Heureusement que je mange jamais jap, putain. Je serais déjà persona non grata aux pays des nippons !
Ton article appelle un demi-milliards de commentaires mais je me contenterais de dire que moi, j’ai jamais pensé que les jap étaient des gens emmurés dans leurs règles. Mais que bon, quand même, y’a qu’en France où on aime prendre des risques à chaque carrefour pour traverser et gagner 2 millièmes de secondes jusqu’au prochain feu XD
(Et sinon, les préjugés, ça pue.)
Je vais aller zieuter les liens que tu as mis pour me cultiver un peu !
(Même si, aujourd’hui, j’ai appris à dire « déflocage d’amiante » en anglais : je suis au top de ma culture !)
Bisous mon chou ! 😀
Melie
Mais non, mais non, ils n’en auraient rien à carrer, je pense.

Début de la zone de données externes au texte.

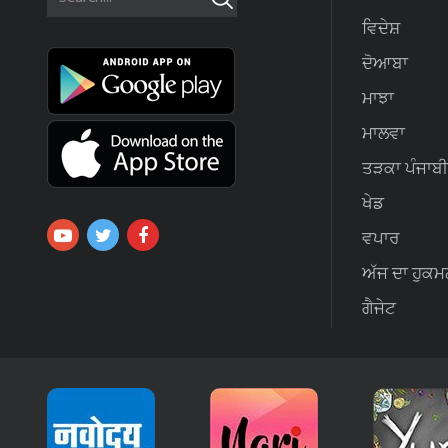
ਵਿਦੇਸ਼
ਦੋਆਬਾ
ਮਾਝਾ
ਮਾਲਵਾ
ਤੜਕਾ ਪੰਜਾਬੀ
ਖੇਡ
ਵਪਾਰ
ਅੱਜ ਦਾ ਹੁਕਮ
ਗੈਜੇਟ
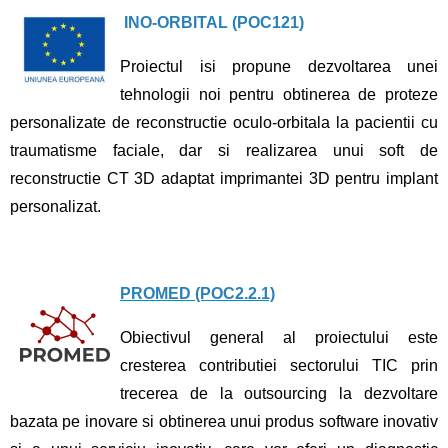
INO-ORBITAL (POC121)
Proiectul isi propune dezvoltarea unei
tehnologii noi pentru obtinerea de proteze
personalizate de reconstructie oculo-orbitala la pacientii cu
traumatisme faciale, dar si realizarea unui soft de
reconstructie CT 3D adaptat imprimantei 3D pentru implant
personalizat.
PROMED (POC2.2.1)
Obiectivul general al proiectului este
cresterea contributiei sectorului TIC prin
trecerea de la outsourcing la dezvoltare
bazata pe inovare si obtinerea unui produs software inovativ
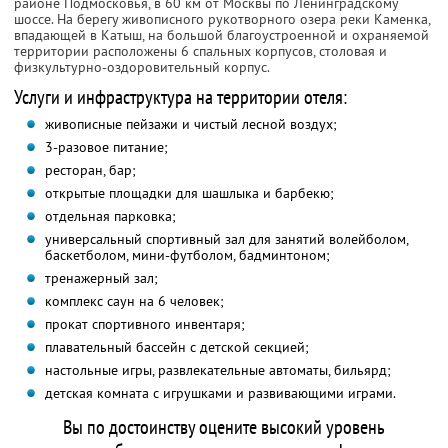
районе Подмосковья, в 60 км от Москвы по Ленинградскому
шоссе. На берегу живописного рукотворного озера реки Каменка,
впадающей в Катыш, на большой благоустроенной и охраняемой
территории расположены 6 спальных корпусов, столовая и
физкультурно-оздоровительный корпус.
Услуги и инфраструктура на территории отеля:
живописные пейзажи и чистый лесной воздух;
3-разовое питание;
ресторан, бар;
открытые площадки для шашлыка и барбекю;
отдельная парковка;
универсальный спортивный зал для занятий волейболом,
баскетболом, мини-футболом, бадминтоном;
тренажерный зал;
комплекс саун на 6 человек;
прокат спортивного инвентаря;
плавательный бассейн с детской секцией;
настольные игры, развлекательные автоматы, бильярд;
детская комната с игрушками и развивающими играми.
Вы по достоинству оцените высокий уровень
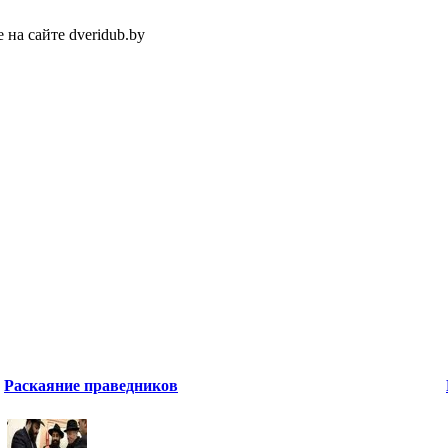
 на сайте dveridub.by
Раскаяние праведников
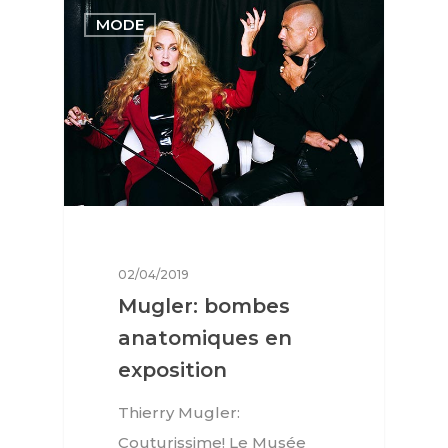
MODE
02/04/2019
Mugler: bombes
anatomiques en
exposition
Interviews
Thierry Mugler:
Mode
Couturissime! Le Musée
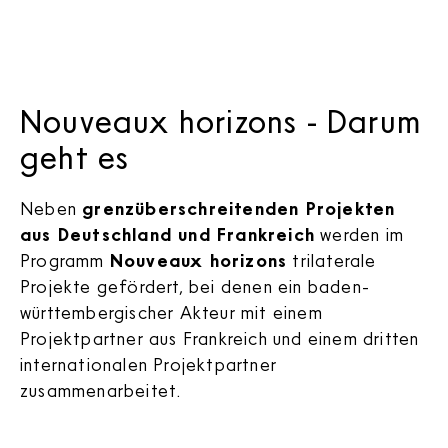
Nouveaux horizons - Darum
geht es
Neben
grenzüberschreitenden Projekten
aus Deutschland und Frankreich
werden im
Programm
Nouveaux horizons
trilaterale
Projekte gefördert, bei denen ein baden-
württembergischer Akteur mit einem
Projektpartner aus Frankreich und einem dritten
internationalen Projektpartner
zusammenarbeitet.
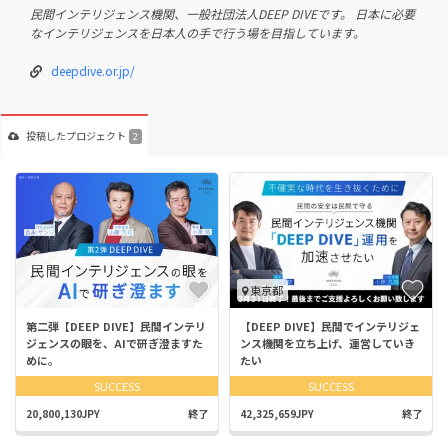
民間インテリジェンス機関、一般社団法人DEEP DIVEです。 日本に必要
なインテリジェンスを日本人の手で行う場を目指しています。
deepdive.or.jp/
投稿した
プロジェクト
2
東京都
第二弾【DEEP DIVE】民間インテリ
【DEEP DIVE】民間でインテリジェ
ジェンスの眼を、AIで研ぎ澄ますた
ンス機関を立ち上げ、運営していき
めに。
たい
SUCCESS
SUCCESS
20,800,130JPY
終了
42,325,659JPY
終了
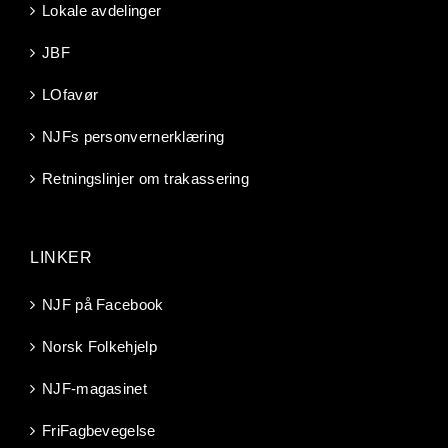
Lokale avdelinger
JBF
LOfavør
NJFs personvernerklæring
Retningslinjer om trakassering
LINKER
NJF på Facebook
Norsk Folkehjelp
NJF-magasinet
FriFagbevegelse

Me concernant, j’ai depuis longtemps appris à imiter (ou à éviter au minimum les comportements dommageables) lors des repas ou des rencontres. En fait, bien sûr, il semble évident qu’il existe une double mesure. Je crois que ce qui m’irrite, c’est généralement les préjugés qui sont emportés depuis la France et qui continuent de parcourir les expatriés. Bien entendu, je ne les connais pas tous personnellement ;), mais la lecture des blogs de voyage confirme souvent que ceux qui les écrivent se contentent bien souvent de répéter les préjugés, au lieu de réaliser qu’au delà des apparences beaucoup de choses sont erronées. Si tu pars avec tes préjugés dans la valise, et que tu n’observes que sous leur angle, tu ne feras que les valider. Ça m’agace (tu dois entrevoir pourquoi je suis un peu en solo au Japon!).
Mon dieu, je suis contente de ne pas apprendre l’anglais technique :D.